As I reflect on all that gives me hope, I realize that I have to first ponder all that I am thankful for. During this season of Thanksgiving, remembering even the small instances of gratitude give us renewed hope for our future. We can know that the same God who has provided us with many blessings will be by our side during the difficult times.

Dealing with cancer or any disease can seem quite overwhelming and our energy supply is zapped. We do not know when we will feel like doing the things we used to do. However, even with surgeries, radiation or chemo treatments, there can be more good days than bad ones. We try to identify a pattern in our treatment cycle so we can prepare for the tougher days and live life as fully as we can on those good days.

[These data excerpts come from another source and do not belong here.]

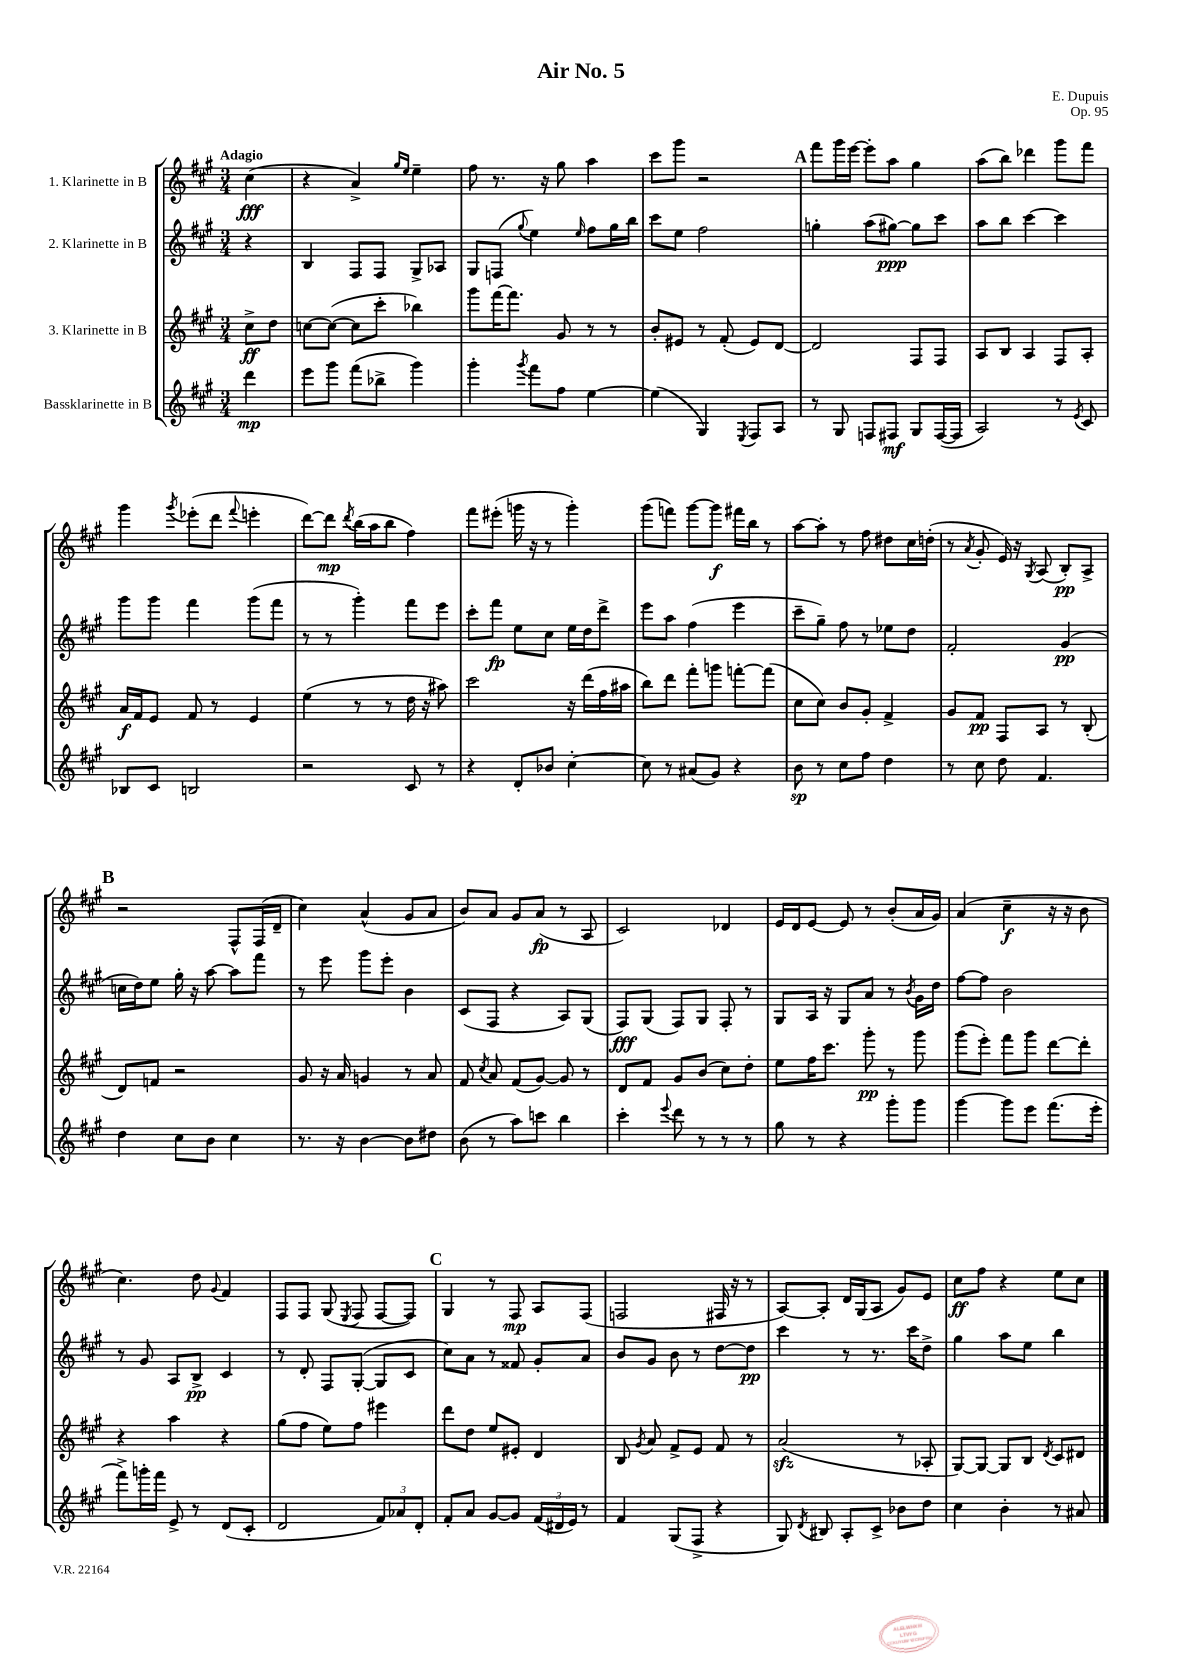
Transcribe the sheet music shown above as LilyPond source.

\header { title = "Air No. 5" composer = "E. Dupuis" opus = "Op. 95" }
<<
\new StaffGroup <<
\new Staff = "s0" \with { instrumentName = "1. Klarinette in B" } {
    \clef treble \key a \major \numericTimeSignature \time 3/4 \partial 4 \tempo "Adagio"
    \autoBeamOff cis''4\fff( |
    r4 a'4->) \grace { gis''16[ e''16] } e''4-- |
    fis''8 r8. r16 gis''8 a''4 |
    cis'''8[ gis'''8] r2 |
    \mark \markup { \bold "A" } fis'''8[ gis'''16 e'''16]~ e'''8[-. a''8] gis''4 |
    a''8[( b''8]) des'''4 gis'''8[ fis'''8] |
    gis'''4 \acciaccatura { gis'''8 } ees'''8[-.( d'''8] \appoggiatura { fis'''8 } e'''4-. |
    d'''8[~) d'''8]\mp \acciaccatura { d'''8 } b''16[( a''16 b''8] fis''4) |
    fis'''8[ eis'''8]-.( g'''16 r16 r8 g'''4-.) |
    gis'''8[( f'''8]) gis'''8[~ gis'''8]\f fis'''16[ b''16] r8 |
    a''8[~ a''8]-. r8 fis''8 dis''8[ cis''16 d''16]-.( |
    r8 \acciaccatura { a'8 } gis'8-. e'16) r16 \acciaccatura { gis8 } a8( b8[-.\pp) a8]-> |
    \mark \markup { \bold "B" } r2 fis8[-^ fis16( d'16]-- |
    cis''4) a'4-^( gis'8[ a'8] |
    b'8[) a'8] gis'8[ a'8]\fp( r8 a8 |
    cis'2) des'4 |
    e'16[ d'16 e'8]~ e'8 r8 b'8[-.( a'16 gis'16]) |
    a'4( cis''4--\f r16 r16 b'8 |
    cis''4.) d''8 \appoggiatura { gis'8 } fis'4 |
    fis8[ fis8] gis8( \acciaccatura { e8 } fis8 fis8[~ fis8]) |
    \mark \markup { \bold "C" } gis4 r8 fis8\mp a8[ fis8]( |
    f2 fis16 r16 r8 |
    a8[~) a8]-. d'16[ gis16( a8] gis'8[) e'8] |
    cis''8[\ff fis''8] r4 e''8[ cis''8] \bar "|." |
}
\new Staff = "s1" \with { instrumentName = "2. Klarinette in B" } {
    \clef treble \key a \major \numericTimeSignature \time 3/4 \partial 4
    \autoBeamOff r4 |
    b4 fis8[ fis8] gis8[-> aes8] |
    gis8[ f8]( \appoggiatura { gis''8 } e''4) \grace { e''16 } fis''8[ gis''16 b''16] |
    cis'''8[ e''8] fis''2 |
    \mark \markup { \bold "A" } g''4-. a''8[( gis''8]~\ppp) gis''8[ cis'''8] |
    a''8[ b''8] cis'''4~ cis'''4 |
    gis'''8[ gis'''8] fis'''4 gis'''8[( fis'''8] |
    r8 r8 gis'''4-.) fis'''8[ e'''8] |
    cis'''8[-. fis'''8]\fp e''8[ cis''8] e''16[ d''16 d'''8]-> |
    e'''8[ a''8] fis''4( e'''4 |
    cis'''8[-- gis''8]--) fis''8 r8 ees''8[ d''8] |
    fis'2-. gis'4\pp( |
    \mark \markup { \bold "B" } c''16[ d''16) e''8] gis''16-. r16 a''8~ a''8[ fis'''8] |
    r8 e'''8 gis'''8[ e'''8]-. b'4 |
    cis'8[( fis8] r4 a8[) gis8]( |
    fis8[\fff) gis8]( fis8[) gis8] fis8-. r8 |
    gis8[ a16] r16 gis8[ a'8] r8 \acciaccatura { b'8 } gis'16[ d''16] |
    fis''8[~ fis''8] b'2 |
    r8 gis'8 a8[ b8]->\pp cis'4 |
    r8 d'8-. fis8[ gis8]~-.( gis8[ cis'8] |
    \mark \markup { \bold "C" } cis''8[) a'8] r8 fisis'8 gis'8[-. a'8] |
    b'8[ gis'8] b'8 r8 d''8[~ d''8]\pp |
    cis'''4 r8 r8. cis'''16[ d''8]-> |
    gis''4 a''8[ e''8] b''4 \bar "|." |
}
\new Staff = "s2" \with { instrumentName = "3. Klarinette in B" } {
    \clef treble \key a \major \numericTimeSignature \time 3/4 \partial 4
    \autoBeamOff cis''8[->\ff d''8] |
    c''8[~ c''8]~( c''8[ cis'''8]-. bes''4) |
    gis'''8[ fis'''16~ fis'''8.] gis'8 r8 r8 |
    b'8[-. eis'8] r8 fis'8-.( eis'8[) d'8]~ |
    \mark \markup { \bold "A" } d'2 fis8[ fis8] |
    a8[ b8] a4 fis8[ a8]-. |
    a'16[\f fis'16 e'8] fis'8 r8 e'4 |
    e''4( r8 r8 d''16 r16 ais''8) |
    cis'''2 r16 d'''16[( fis''16 ais''16] |
    b''8[) d'''8] fis'''8[-. g'''8] f'''8[~-. f'''8]( |
    cis''8[ cis''8]) b'8[ gis'8]-. fis'4-> |
    gis'8[ fis'8]\pp fis8[ a8] r8 b8-.( |
    \mark \markup { \bold "B" } d'8[) f'8] r2 |
    gis'8 r16 a'16 g'4 r8 a'8 |
    fis'8 \acciaccatura { cis''8 } a'8 fis'8[( gis'8]~) gis'8 r8 |
    d'8[ fis'8] gis'8[ b'8]( cis''8[) d''8]-. |
    e''8[ fis''16 cis'''8.] gis'''8-.\pp r8 gis'''8 |
    gis'''8[( e'''8]-.) fis'''8[ gis'''8] d'''8[~ d'''8]-. |
    r4 a''4 r4 |
    gis''8[( fis''8] e''8[) fis''8] eis'''4 |
    \mark \markup { \bold "C" } d'''8[ d''8] e''8[ eis'8]-. d'4 |
    b8 \acciaccatura { gis'8 } a'8 fis'8[-> e'8] fis'8 r8 |
    a'2\sfz( r8 aes8-. |
    gis8[~) gis8]~ gis8[ b8] \acciaccatura { d'8 } cis'8[ dis'8] \bar "|." |
}
\new Staff = "s3" \with { instrumentName = "Bassklarinette in B" } {
    \clef treble \key a \major \numericTimeSignature \time 3/4 \partial 4
    \autoBeamOff d'''4\mp |
    e'''8[ gis'''8] fis'''8[( bes''8]-> gis'''4) |
    gis'''4-. \acciaccatura { gis'''8 } fis'''8[ fis''8] e''4~ |
    e''4( gis4) \acciaccatura { e8 } fis8[ a8] |
    \mark \markup { \bold "A" } r8 gis8 f8[ fis8]\mf gis8[ fis16~( fis16] |
    a2) r8 \acciaccatura { e'8 } cis'8 |
    bes8[ cis'8] b2 |
    r2 cis'8 r8 |
    r4 d'8[-. bes'8] cis''4~-. |
    cis''8 r8 ais'8[( gis'8]) r4 |
    b'8\sp r8 cis''8[ fis''8] d''4 |
    r8 cis''8 d''8 fis'4. |
    \mark \markup { \bold "B" } d''4 cis''8[ b'8] cis''4 |
    r8. r16 b'4~ b'8[ dis''8] |
    b'8( r8 a''8[) c'''8] b''4 |
    cis'''4-. \appoggiatura { e'''8 } d'''8 r8 r8 r8 |
    gis''8 r8 r4 gis'''8[-. gis'''8] |
    gis'''4~ gis'''8[ e'''8] fis'''8.[( e'''16]-. |
    fis'''8[->) g'''16-. fis'''16] e'8-> r8 d'8[( cis'8]-. |
    d'2 \tuplet 3/2 { fis'8[) aes'8 d'8]-. } |
    \mark \markup { \bold "C" } fis'8[-. a'8] gis'8[~ gis'8] \tuplet 3/2 { fis'16[( dis'16 e'16]) } r8 |
    fis'4 gis8[( fis8]-> r4 |
    gis8) \acciaccatura { d'8 } bis8 a8[-. cis'8]-> bes'8[ d''8] |
    cis''4 b'4-. r8 ais'8 \bar "|." |
}
>>
>>
\layout { \context { \Score \remove "Bar_number_engraver" } }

We soon learn that hope is not merely wishful thinking. That logic has no power to help us get through the challenges of disease. Our hope has to be substantive and grounded in something bigger than ourselves. I often find encouragement when I read through the Psalms. We are reminded in Psalms 3:20  “to wait in hope for the Lord, He is our help and shield.”

Hope gives us a glimpse of what our future can hold. To get there, we must keep looking ahead to a power greater than ourselves. We must prepare as best we can and be realistic with our energy and resources.

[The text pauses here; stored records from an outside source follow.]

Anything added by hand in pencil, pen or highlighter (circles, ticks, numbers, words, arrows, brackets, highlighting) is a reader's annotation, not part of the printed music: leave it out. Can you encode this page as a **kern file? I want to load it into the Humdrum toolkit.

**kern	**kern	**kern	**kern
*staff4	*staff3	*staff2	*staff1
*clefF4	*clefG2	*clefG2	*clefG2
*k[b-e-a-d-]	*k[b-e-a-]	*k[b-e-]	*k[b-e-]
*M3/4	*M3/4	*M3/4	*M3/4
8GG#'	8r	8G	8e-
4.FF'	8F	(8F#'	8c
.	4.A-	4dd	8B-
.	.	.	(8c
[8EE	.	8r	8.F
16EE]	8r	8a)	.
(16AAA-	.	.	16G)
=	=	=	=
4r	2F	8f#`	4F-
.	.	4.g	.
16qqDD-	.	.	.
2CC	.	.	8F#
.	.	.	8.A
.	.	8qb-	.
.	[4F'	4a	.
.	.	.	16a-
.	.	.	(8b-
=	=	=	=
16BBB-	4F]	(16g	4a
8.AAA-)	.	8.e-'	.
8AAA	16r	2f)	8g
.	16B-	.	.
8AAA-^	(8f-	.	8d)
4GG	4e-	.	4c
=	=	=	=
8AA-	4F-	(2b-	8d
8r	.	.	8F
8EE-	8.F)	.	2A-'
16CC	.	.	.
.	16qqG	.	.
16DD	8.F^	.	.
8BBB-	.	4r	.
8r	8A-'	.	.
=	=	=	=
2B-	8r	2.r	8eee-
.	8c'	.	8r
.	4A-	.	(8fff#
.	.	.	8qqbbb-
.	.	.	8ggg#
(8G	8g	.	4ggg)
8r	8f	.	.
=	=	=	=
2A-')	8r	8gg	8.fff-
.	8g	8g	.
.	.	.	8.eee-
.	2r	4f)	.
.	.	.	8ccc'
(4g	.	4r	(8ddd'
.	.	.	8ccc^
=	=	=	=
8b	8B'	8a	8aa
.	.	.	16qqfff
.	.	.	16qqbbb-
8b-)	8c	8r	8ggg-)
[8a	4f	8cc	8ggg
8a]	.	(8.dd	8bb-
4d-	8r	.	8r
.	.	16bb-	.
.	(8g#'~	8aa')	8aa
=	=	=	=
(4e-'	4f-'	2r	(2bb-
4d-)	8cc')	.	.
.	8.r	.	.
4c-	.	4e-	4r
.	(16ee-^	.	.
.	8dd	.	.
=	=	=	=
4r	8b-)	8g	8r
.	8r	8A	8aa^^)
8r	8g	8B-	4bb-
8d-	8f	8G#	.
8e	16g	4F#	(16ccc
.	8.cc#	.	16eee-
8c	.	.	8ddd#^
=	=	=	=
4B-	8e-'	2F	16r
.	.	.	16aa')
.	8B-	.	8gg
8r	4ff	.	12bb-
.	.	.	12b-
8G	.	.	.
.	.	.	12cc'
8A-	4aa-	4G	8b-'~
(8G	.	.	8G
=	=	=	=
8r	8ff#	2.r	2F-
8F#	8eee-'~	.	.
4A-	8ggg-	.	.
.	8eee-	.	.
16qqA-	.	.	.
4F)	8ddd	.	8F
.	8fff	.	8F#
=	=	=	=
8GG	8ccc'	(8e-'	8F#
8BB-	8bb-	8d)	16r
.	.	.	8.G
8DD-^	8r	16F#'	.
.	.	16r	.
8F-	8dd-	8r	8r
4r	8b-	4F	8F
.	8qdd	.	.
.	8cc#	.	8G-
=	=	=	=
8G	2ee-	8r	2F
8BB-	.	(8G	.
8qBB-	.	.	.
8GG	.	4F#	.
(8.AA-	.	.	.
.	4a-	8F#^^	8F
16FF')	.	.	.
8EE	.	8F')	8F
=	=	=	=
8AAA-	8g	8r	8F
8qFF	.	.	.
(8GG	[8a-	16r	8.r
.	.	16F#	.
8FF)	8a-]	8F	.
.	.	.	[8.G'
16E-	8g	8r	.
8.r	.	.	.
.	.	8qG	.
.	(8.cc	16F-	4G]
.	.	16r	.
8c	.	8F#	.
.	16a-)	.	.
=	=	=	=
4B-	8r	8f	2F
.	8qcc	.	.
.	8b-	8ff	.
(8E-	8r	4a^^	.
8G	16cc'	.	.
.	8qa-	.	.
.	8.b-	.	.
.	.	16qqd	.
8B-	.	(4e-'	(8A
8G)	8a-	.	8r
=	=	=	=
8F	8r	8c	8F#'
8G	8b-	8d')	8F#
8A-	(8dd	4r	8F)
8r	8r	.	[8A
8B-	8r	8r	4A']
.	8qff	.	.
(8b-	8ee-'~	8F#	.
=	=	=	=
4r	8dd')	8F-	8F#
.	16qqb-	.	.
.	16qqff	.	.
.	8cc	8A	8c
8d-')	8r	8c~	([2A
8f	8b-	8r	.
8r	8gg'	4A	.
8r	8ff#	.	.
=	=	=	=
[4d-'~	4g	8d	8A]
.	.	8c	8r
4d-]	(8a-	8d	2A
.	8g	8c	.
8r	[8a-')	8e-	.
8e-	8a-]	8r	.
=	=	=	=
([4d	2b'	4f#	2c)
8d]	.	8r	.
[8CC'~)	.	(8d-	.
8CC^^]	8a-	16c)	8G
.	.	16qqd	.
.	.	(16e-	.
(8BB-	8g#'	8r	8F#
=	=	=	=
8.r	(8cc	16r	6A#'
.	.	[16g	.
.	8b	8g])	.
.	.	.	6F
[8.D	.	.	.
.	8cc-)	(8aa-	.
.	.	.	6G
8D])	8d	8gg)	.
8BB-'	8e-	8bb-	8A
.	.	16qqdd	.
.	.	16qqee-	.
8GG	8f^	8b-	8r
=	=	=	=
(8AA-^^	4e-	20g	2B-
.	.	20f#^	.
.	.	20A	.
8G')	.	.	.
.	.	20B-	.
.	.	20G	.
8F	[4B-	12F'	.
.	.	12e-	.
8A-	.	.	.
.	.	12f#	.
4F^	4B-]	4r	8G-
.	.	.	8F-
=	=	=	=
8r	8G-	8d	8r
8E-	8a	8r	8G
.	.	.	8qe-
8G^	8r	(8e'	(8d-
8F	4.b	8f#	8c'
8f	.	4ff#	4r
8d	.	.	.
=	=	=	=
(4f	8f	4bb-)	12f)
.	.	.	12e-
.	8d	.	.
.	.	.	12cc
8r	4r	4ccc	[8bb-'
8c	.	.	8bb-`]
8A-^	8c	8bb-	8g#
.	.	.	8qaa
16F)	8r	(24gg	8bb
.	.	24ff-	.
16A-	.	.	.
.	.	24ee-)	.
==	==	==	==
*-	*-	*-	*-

Just days after my diagnosis, I was running errands and as I stopped at a red light, I remember feeling kind of numb. It was then that I noticed the most magnificent sunbeam ahead. The many rays of light instantly reminded me of the hope that can only come from God. This hope strengthens us. It gives us the fortitude to continue the fight and helps us to look beyond ourselves. 

Today I am still inspired by a beautiful sunrise or the brilliant sun rays streaming through the trees on morning runs. As a gentle breeze begins to stir, I imagine that I can feel the presence of God. I am also encouraged by the morning songs of the birds in my backyard. As you begin to look beyond your disease, take notice of all in your surroundings which bring you hope.

Ultimately our hope is that our disease will be cured and there will be few side effects.  However, in the short term, we are trusting God to get us through each day and we hold on to that promise that He will never leave us.

This takes much patience and constant prayer. Allow others to pray for you and feel the strength and comfort this allows. We are encouraged in Romans 12:12 to “be joyful in hope, patient in affliction and faithful in prayer.” Especially in those really tough days, seek the joy that comes, not from our circumstances, but by being in God’s presence. And remember to always hope!